Was sind die heißesten Kommunikationstrends im Jahr 2022?

20220112_visual new business_DE

Das New Business Magazin hat 11 Agentur- und Unternehmensleiter der deutschen Kommunikationsbranche gefragt, worauf man achten sollte. Audio darf dabei natürlich nicht fehlen. 🎧 🎶

Neben E-Training mit VR-Brillen, schnell produzierten Inhalten auf TikTok, Shopping auf Social-Media-Plattformen oder dem Internet of Things ist Audio Branding eines der heißesten Themen im Jahr 2022.

Cornelius Ringe erklärt warum:

Audio-Overload und die Gunst des Hörens

Neue digitale Technologien führen dazu, dass Markenkommunikation interaktiver und immersiver wird. In Folge nimmt die Bedeutung klassischer Werbeformate ab, während die Brand Experience in den Fokus der Markenkommunikation rückt. Digitalisierung, Sprachassistenz und künstliche Intelligenz führten in den vergangenen Jahren zu einer Renaissance des Audio- Kanals. Wir beginnen zunehmend intuitiv und vor allem menschlich mit elektronischen Geräten zu kommunizieren: Wir sprechen mit ihnen und wir hören ihnen auch zu. Dabei geht es nicht nur um gesprochene Texte, sondern auch um Sound Design.
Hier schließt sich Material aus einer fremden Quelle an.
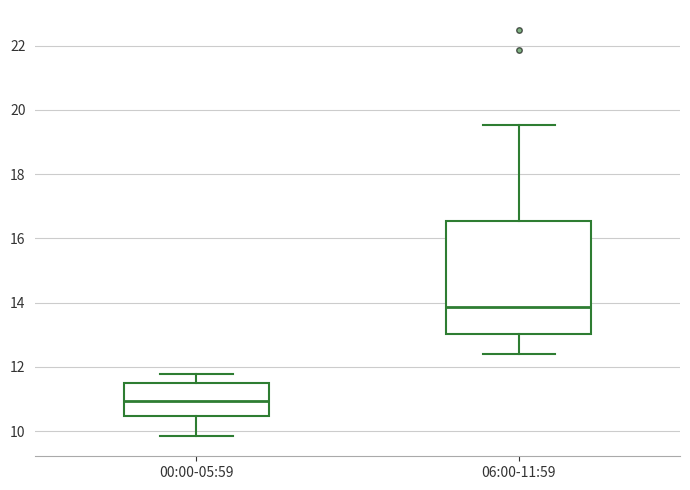

Where does the median line of the box for 00:00-05:59 sit on the y-axis? The values are not printed on the chart, so give them approximately, as read against the axis.

11.0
Sound in der Kommunikation muss eine Funktion erfüllen und Bedeutung haben – alles andere wäre nur störender Lärm.

Immer mehr Marken werden hörbar – nicht nur in Podcasts. Alle neuen Medien bieten Audio an und es mangelt nicht an Audio-Inhalten. Gleichzeitig werden die akustischen Filter der Zielgruppen mit dem zunehmenden Audio Overload immer undurchlässiger.

Marken, die von ihren Zielgruppen gehört werden wollen, benötigen daher eine ganzheitliche Audio-Strategie, um Markenerlebnisse zu schaffen und die Gunst des Hörens für sich zu gewinnen. Eine Marke zum Klingen zu bringen, ist das eine. Dafür zu sorgen, dass sie auch gehört wird, ist das andere. Beides zusammen nennt man Audio Branding.